Mr Furnivall subsequently came to think (1) that in fact the speech is not in the printed play, or (2) that Hamlet had more thoroughly adapted the whole play to his purpose. Mr Simpson points out that the description of these sub-plays never anwsers to their performance' (see The Spanish Tragedy, A Midsummer Night's Dream, Histriomastix, etc.); and Dr Brinsley Nicholson thinks 'the speech is Shakespeare's own vindication of his thoughts and mode of expressing them.' Dr C. M. Ingleby holds that a drama is a work of art, a contrivance for imposing upon the spectator.' 'It is a rule of dramatic art that a dramatic expedient not essential to the play, introduced for a collateral object, is to be left out of consideration as soon as that object is attained.' 'The court play is but a part of Hamlet.' Shakespeare wrote the whole play, the Murder of Gonzago included, for that was a part of his plan. Shakespeare introduces the phrase, 'some dozen or sixteen lines'(1) as a preparation for introducing Hamlet's advice to the players;

(2) to lessen the impossibility of Hamlet's finding in the role of the actors just such a drama as would suit Hamlet's proposed aim. Horace Howard Furness decides that 'the discussion that has arisen over these "dozen or sixteen lines" is a tribute to Shakespeare's art. Ingleby, I think, is right in maintaining that Shakespeare did not first write The Murder of Gonzago, and then insert in it certain lines as though written by Hamlet. And Sievers, the Clarkes, Malleson, and others, are also right, I think, in believing that certain lines of the court play-which, we may imagine, are those that Hamlet told the player he would give him-are especially applicable to Claudius. It is the very impression which, I think, Shakespeare wished to convey. (See Transactions of the New Shakespeare Society, 1874, part ii, pp. 465-498; Furness' Hamlet, vol. i, pp. 247-251.

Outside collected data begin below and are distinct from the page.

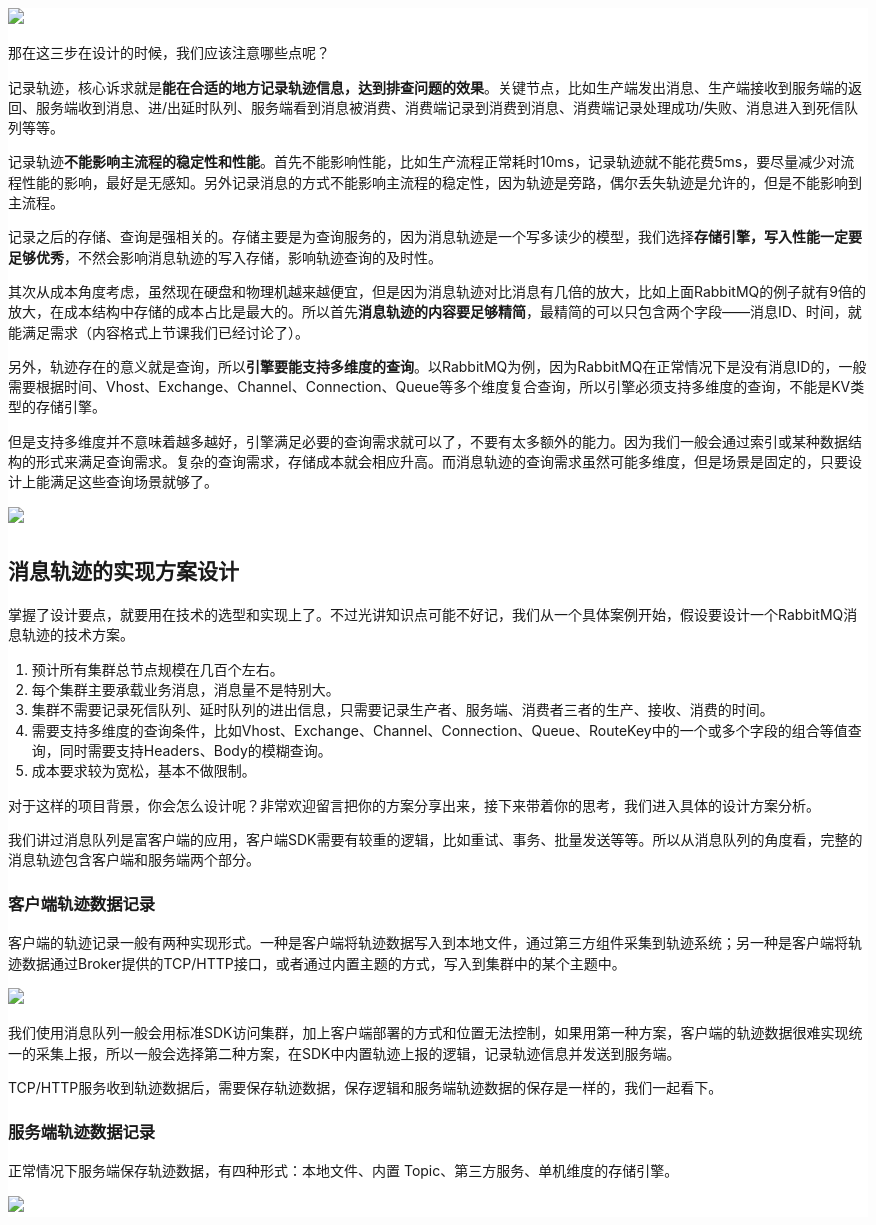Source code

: ![](https://static001.geekbang.org/resource/image/6y/d1/6yy74caa643e4335e7c1f6c684c6c9d1.jpg?wh=10666x6000)

那在这三步在设计的时候，我们应该注意哪些点呢？

记录轨迹，核心诉求就是**能在合适的地方记录轨迹信息，达到排查问题的效果**。关键节点，比如生产端发出消息、生产端接收到服务端的返回、服务端收到消息、进/出延时队列、服务端看到消息被消费、消费端记录到消费到消息、消费端记录处理成功/失败、消息进入到死信队列等等。

记录轨迹**不能影响主流程的稳定性和性能**。首先不能影响性能，比如生产流程正常耗时10ms，记录轨迹就不能花费5ms，要尽量减少对流程性能的影响，最好是无感知。另外记录消息的方式不能影响主流程的稳定性，因为轨迹是旁路，偶尔丢失轨迹是允许的，但是不能影响到主流程。

记录之后的存储、查询是强相关的。存储主要是为查询服务的，因为消息轨迹是一个写多读少的模型，我们选择**存储引擎，写入性能一定要足够优秀**，不然会影响消息轨迹的写入存储，影响轨迹查询的及时性。

其次从成本角度考虑，虽然现在硬盘和物理机越来越便宜，但是因为消息轨迹对比消息有几倍的放大，比如上面RabbitMQ的例子就有9倍的放大，在成本结构中存储的成本占比是最大的。所以首先**消息轨迹的内容要足够精简**，最精简的可以只包含两个字段——消息ID、时间，就能满足需求（内容格式上节课我们已经讨论了）。

另外，轨迹存在的意义就是查询，所以**引擎要能支持多维度的查询**。以RabbitMQ为例，因为RabbitMQ在正常情况下是没有消息ID的，一般需要根据时间、Vhost、Exchange、Channel、Connection、Queue等多个维度复合查询，所以引擎必须支持多维度的查询，不能是KV类型的存储引擎。

但是支持多维度并不意味着越多越好，引擎满足必要的查询需求就可以了，不要有太多额外的能力。因为我们一般会通过索引或某种数据结构的形式来满足查询需求。复杂的查询需求，存储成本就会相应升高。而消息轨迹的查询需求虽然可能多维度，但是场景是固定的，只要设计上能满足这些查询场景就够了。

![](https://static001.geekbang.org/resource/image/22/f2/225df651f8795ca91fa6abc6a66f52f2.jpg?wh=10666x6000)

## 消息轨迹的实现方案设计

掌握了设计要点，就要用在技术的选型和实现上了。不过光讲知识点可能不好记，我们从一个具体案例开始，假设要设计一个RabbitMQ消息轨迹的技术方案。

1. 预计所有集群总节点规模在几百个左右。
2. 每个集群主要承载业务消息，消息量不是特别大。
3. 集群不需要记录死信队列、延时队列的进出信息，只需要记录生产者、服务端、消费者三者的生产、接收、消费的时间。
4. 需要支持多维度的查询条件，比如Vhost、Exchange、Channel、Connection、Queue、RouteKey中的一个或多个字段的组合等值查询，同时需要支持Headers、Body的模糊查询。
5. 成本要求较为宽松，基本不做限制。

对于这样的项目背景，你会怎么设计呢？非常欢迎留言把你的方案分享出来，接下来带着你的思考，我们进入具体的设计方案分析。

我们讲过消息队列是富客户端的应用，客户端SDK需要有较重的逻辑，比如重试、事务、批量发送等等。所以从消息队列的角度看，完整的消息轨迹包含客户端和服务端两个部分。

### 客户端轨迹数据记录

客户端的轨迹记录一般有两种实现形式。一种是客户端将轨迹数据写入到本地文件，通过第三方组件采集到轨迹系统；另一种是客户端将轨迹数据通过Broker提供的TCP/HTTP接口，或者通过内置主题的方式，写入到集群中的某个主题中。

![](https://static001.geekbang.org/resource/image/4f/8b/4fceb4a63d79f726634e7c4a1834418b.jpg?wh=10666x6000)

我们使用消息队列一般会用标准SDK访问集群，加上客户端部署的方式和位置无法控制，如果用第一种方案，客户端的轨迹数据很难实现统一的采集上报，所以一般会选择第二种方案，在SDK中内置轨迹上报的逻辑，记录轨迹信息并发送到服务端。

TCP/HTTP服务收到轨迹数据后，需要保存轨迹数据，保存逻辑和服务端轨迹数据的保存是一样的，我们一起看下。

### 服务端轨迹数据记录

正常情况下服务端保存轨迹数据，有四种形式：本地文件、内置 Topic、第三方服务、单机维度的存储引擎。

![](https://static001.geekbang.org/resource/image/ec/2b/ecd8f041fceb4c68f775c087a514bb2b.jpg?wh=10666x6000)

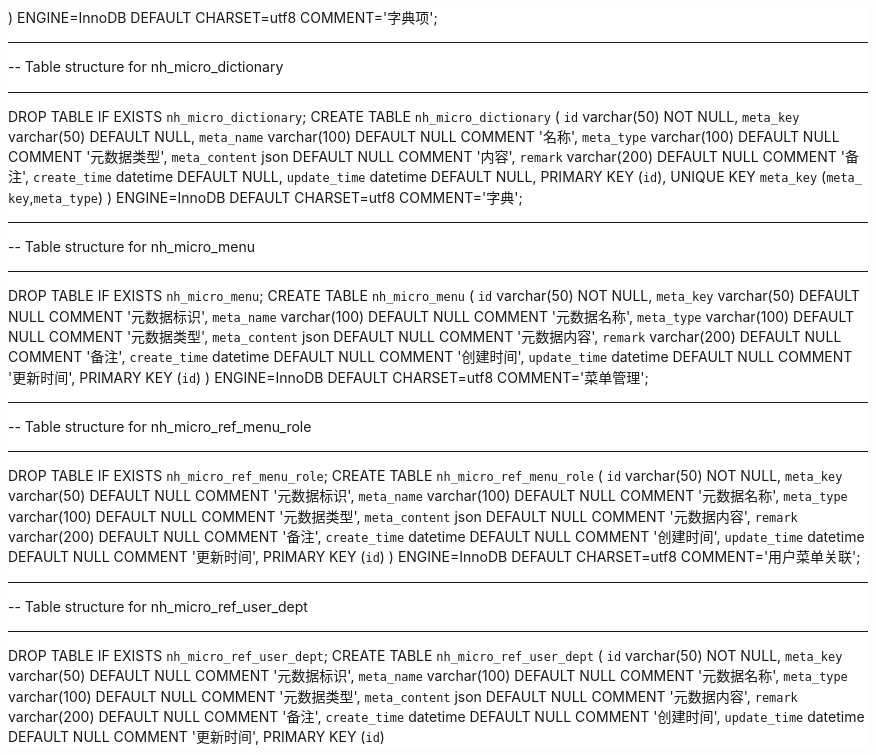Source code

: ) ENGINE=InnoDB DEFAULT CHARSET=utf8 COMMENT='字典项';

-- ----------------------------
-- Table structure for nh_micro_dictionary
-- ----------------------------
DROP TABLE IF EXISTS `nh_micro_dictionary`;
CREATE TABLE `nh_micro_dictionary` (
  `id` varchar(50) NOT NULL,
  `meta_key` varchar(50) DEFAULT NULL,
  `meta_name` varchar(100) DEFAULT NULL COMMENT '名称',
  `meta_type` varchar(100) DEFAULT NULL COMMENT '元数据类型',
  `meta_content` json DEFAULT NULL COMMENT '内容',
  `remark` varchar(200) DEFAULT NULL COMMENT '备注',
  `create_time` datetime DEFAULT NULL,
  `update_time` datetime DEFAULT NULL,
  PRIMARY KEY (`id`),
  UNIQUE KEY `meta_key` (`meta_key`,`meta_type`)
) ENGINE=InnoDB DEFAULT CHARSET=utf8 COMMENT='字典';


-- ----------------------------
-- Table structure for nh_micro_menu
-- ----------------------------
DROP TABLE IF EXISTS `nh_micro_menu`;
CREATE TABLE `nh_micro_menu` (
  `id` varchar(50) NOT NULL,
  `meta_key` varchar(50) DEFAULT NULL COMMENT '元数据标识',
  `meta_name` varchar(100) DEFAULT NULL COMMENT '元数据名称',
  `meta_type` varchar(100) DEFAULT NULL COMMENT '元数据类型',
  `meta_content` json DEFAULT NULL COMMENT '元数据内容',
  `remark` varchar(200) DEFAULT NULL COMMENT '备注',
  `create_time` datetime DEFAULT NULL COMMENT '创建时间',
  `update_time` datetime DEFAULT NULL COMMENT '更新时间',
  PRIMARY KEY (`id`)
) ENGINE=InnoDB DEFAULT CHARSET=utf8 COMMENT='菜单管理';

-- ----------------------------
-- Table structure for nh_micro_ref_menu_role
-- ----------------------------
DROP TABLE IF EXISTS `nh_micro_ref_menu_role`;
CREATE TABLE `nh_micro_ref_menu_role` (
  `id` varchar(50) NOT NULL,
  `meta_key` varchar(50) DEFAULT NULL COMMENT '元数据标识',
  `meta_name` varchar(100) DEFAULT NULL COMMENT '元数据名称',
  `meta_type` varchar(100) DEFAULT NULL COMMENT '元数据类型',
  `meta_content` json DEFAULT NULL COMMENT '元数据内容',
  `remark` varchar(200) DEFAULT NULL COMMENT '备注',
  `create_time` datetime DEFAULT NULL COMMENT '创建时间',
  `update_time` datetime DEFAULT NULL COMMENT '更新时间',
  PRIMARY KEY (`id`)
) ENGINE=InnoDB DEFAULT CHARSET=utf8 COMMENT='用户菜单关联';

-- ----------------------------
-- Table structure for nh_micro_ref_user_dept
-- ----------------------------
DROP TABLE IF EXISTS `nh_micro_ref_user_dept`;
CREATE TABLE `nh_micro_ref_user_dept` (
  `id` varchar(50) NOT NULL,
  `meta_key` varchar(50) DEFAULT NULL COMMENT '元数据标识',
  `meta_name` varchar(100) DEFAULT NULL COMMENT '元数据名称',
  `meta_type` varchar(100) DEFAULT NULL COMMENT '元数据类型',
  `meta_content` json DEFAULT NULL COMMENT '元数据内容',
  `remark` varchar(200) DEFAULT NULL COMMENT '备注',
  `create_time` datetime DEFAULT NULL COMMENT '创建时间',
  `update_time` datetime DEFAULT NULL COMMENT '更新时间',
  PRIMARY KEY (`id`)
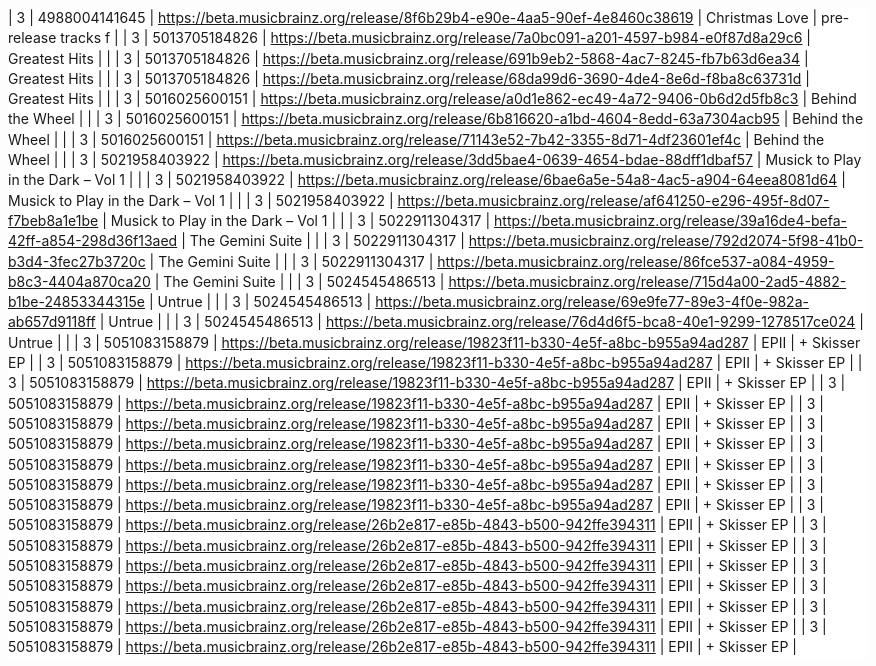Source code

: |   3 | 4988004141645 | <https://beta.musicbrainz.org/release/8f6b29b4-e90e-4aa5-90ef-4e8460c38619> | Christmas Love                                            | pre-release tracks f |
|   3 | 5013705184826 | <https://beta.musicbrainz.org/release/7a0bc091-a201-4597-b984-e0f87d8a29c6> | Greatest Hits                                             |                      |
|   3 | 5013705184826 | <https://beta.musicbrainz.org/release/691b9eb2-5868-4ac7-8245-fb7b63d6ea34> | Greatest Hits                                             |                      |
|   3 | 5013705184826 | <https://beta.musicbrainz.org/release/68da99d6-3690-4de4-8e6d-f8ba8c63731d> | Greatest Hits                                             |                      |
|   3 | 5016025600151 | <https://beta.musicbrainz.org/release/a0d1e862-ec49-4a72-9406-0b6d2d5fb8c3> | Behind the Wheel                                          |                      |
|   3 | 5016025600151 | <https://beta.musicbrainz.org/release/6b816620-a1bd-4604-8edd-63a7304acb95> | Behind the Wheel                                          |                      |
|   3 | 5016025600151 | <https://beta.musicbrainz.org/release/71143e52-7b42-3355-8d71-4df23601ef4c> | Behind the Wheel                                          |                      |
|   3 | 5021958403922 | <https://beta.musicbrainz.org/release/3dd5bae4-0639-4654-bdae-88dff1dbaf57> | Musick to Play in the Dark – Vol 1                        |                      |
|   3 | 5021958403922 | <https://beta.musicbrainz.org/release/6bae6a5e-54a8-4ac5-a904-64eea8081d64> | Musick to Play in the Dark – Vol 1                        |                      |
|   3 | 5021958403922 | <https://beta.musicbrainz.org/release/af641250-e296-495f-8d07-f7beb8a1e1be> | Musick to Play in the Dark – Vol 1                        |                      |
|   3 | 5022911304317 | <https://beta.musicbrainz.org/release/39a16de4-befa-42ff-a854-298d36f13aed> | The Gemini Suite                                          |                      |
|   3 | 5022911304317 | <https://beta.musicbrainz.org/release/792d2074-5f98-41b0-b3d4-3fec27b3720c> | The Gemini Suite                                          |                      |
|   3 | 5022911304317 | <https://beta.musicbrainz.org/release/86fce537-a084-4959-b8c3-4404a870ca20> | The Gemini Suite                                          |                      |
|   3 | 5024545486513 | <https://beta.musicbrainz.org/release/715d4a00-2ad5-4882-b1be-24853344315e> | Untrue                                                    |                      |
|   3 | 5024545486513 | <https://beta.musicbrainz.org/release/69e9fe77-89e3-4f0e-982a-ab657d9118ff> | Untrue                                                    |                      |
|   3 | 5024545486513 | <https://beta.musicbrainz.org/release/76d4d6f5-bca8-40e1-9299-1278517ce024> | Untrue                                                    |                      |
|   3 | 5051083158879 | <https://beta.musicbrainz.org/release/19823f11-b330-4e5f-a8bc-b955a94ad287> | EPII                                                      | + Skisser EP         |
|   3 | 5051083158879 | <https://beta.musicbrainz.org/release/19823f11-b330-4e5f-a8bc-b955a94ad287> | EPII                                                      | + Skisser EP         |
|   3 | 5051083158879 | <https://beta.musicbrainz.org/release/19823f11-b330-4e5f-a8bc-b955a94ad287> | EPII                                                      | + Skisser EP         |
|   3 | 5051083158879 | <https://beta.musicbrainz.org/release/19823f11-b330-4e5f-a8bc-b955a94ad287> | EPII                                                      | + Skisser EP         |
|   3 | 5051083158879 | <https://beta.musicbrainz.org/release/19823f11-b330-4e5f-a8bc-b955a94ad287> | EPII                                                      | + Skisser EP         |
|   3 | 5051083158879 | <https://beta.musicbrainz.org/release/19823f11-b330-4e5f-a8bc-b955a94ad287> | EPII                                                      | + Skisser EP         |
|   3 | 5051083158879 | <https://beta.musicbrainz.org/release/19823f11-b330-4e5f-a8bc-b955a94ad287> | EPII                                                      | + Skisser EP         |
|   3 | 5051083158879 | <https://beta.musicbrainz.org/release/19823f11-b330-4e5f-a8bc-b955a94ad287> | EPII                                                      | + Skisser EP         |
|   3 | 5051083158879 | <https://beta.musicbrainz.org/release/19823f11-b330-4e5f-a8bc-b955a94ad287> | EPII                                                      | + Skisser EP         |
|   3 | 5051083158879 | <https://beta.musicbrainz.org/release/26b2e817-e85b-4843-b500-942ffe394311> | EPII                                                      | + Skisser EP         |
|   3 | 5051083158879 | <https://beta.musicbrainz.org/release/26b2e817-e85b-4843-b500-942ffe394311> | EPII                                                      | + Skisser EP         |
|   3 | 5051083158879 | <https://beta.musicbrainz.org/release/26b2e817-e85b-4843-b500-942ffe394311> | EPII                                                      | + Skisser EP         |
|   3 | 5051083158879 | <https://beta.musicbrainz.org/release/26b2e817-e85b-4843-b500-942ffe394311> | EPII                                                      | + Skisser EP         |
|   3 | 5051083158879 | <https://beta.musicbrainz.org/release/26b2e817-e85b-4843-b500-942ffe394311> | EPII                                                      | + Skisser EP         |
|   3 | 5051083158879 | <https://beta.musicbrainz.org/release/26b2e817-e85b-4843-b500-942ffe394311> | EPII                                                      | + Skisser EP         |
|   3 | 5051083158879 | <https://beta.musicbrainz.org/release/26b2e817-e85b-4843-b500-942ffe394311> | EPII                                                      | + Skisser EP         |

TIME-ANALYSIS OF THE PLOT OF 'HAMLET.'

'The drama being an imitation, a similitude of nature, is not nature itself but a copy, whose excellence depends on the amount of illusion with which the poet can invest it.' He must, therefore, while copying, idealise nature and compress the space and time of the reality so as to suit the purpose of his ideal creation. Hence the poetic unity differs from the unity of actual life. The strict observance of the actual unities of time and place is dispensed with in the modern drama, and the more reasonable definition of duration of time set forth by Aristotle has either wittingly or unwittingly been adopted by the romance dramatists, but especially by Shakespeare, viz., that tragedy is a representation of a whole action through all its intermediate parts, that the action represented should be interesting and perspicuous, and that the time of its duration ought to be such as to render it possible that the transitions to be shown taking place could in a probable or necessary order have occurred. It may aid the student to comprehend this art of the dramatic poet better if we present a concise time-analysis of the duration of the action in the play of Hamlet, and show the links of time-reference the testing supplies.

*

'Dramatic time is a very different thing from natural time.' 'For the complete evolution of a noble and comprehensive action, or for the full and satisfactory development of the human character,' a long time is required. Life has level commonplace periods between those of its crises. Though it requires in our actual experience of the world weeks or months to become acquainted with the whole man, his passions, and his temperament, the dramatist must set before us both plot and character within the narrowest possible bounds. The poet produces his [effects] by a series of [scenes and] * Aristotle's Poetics, chap. vii.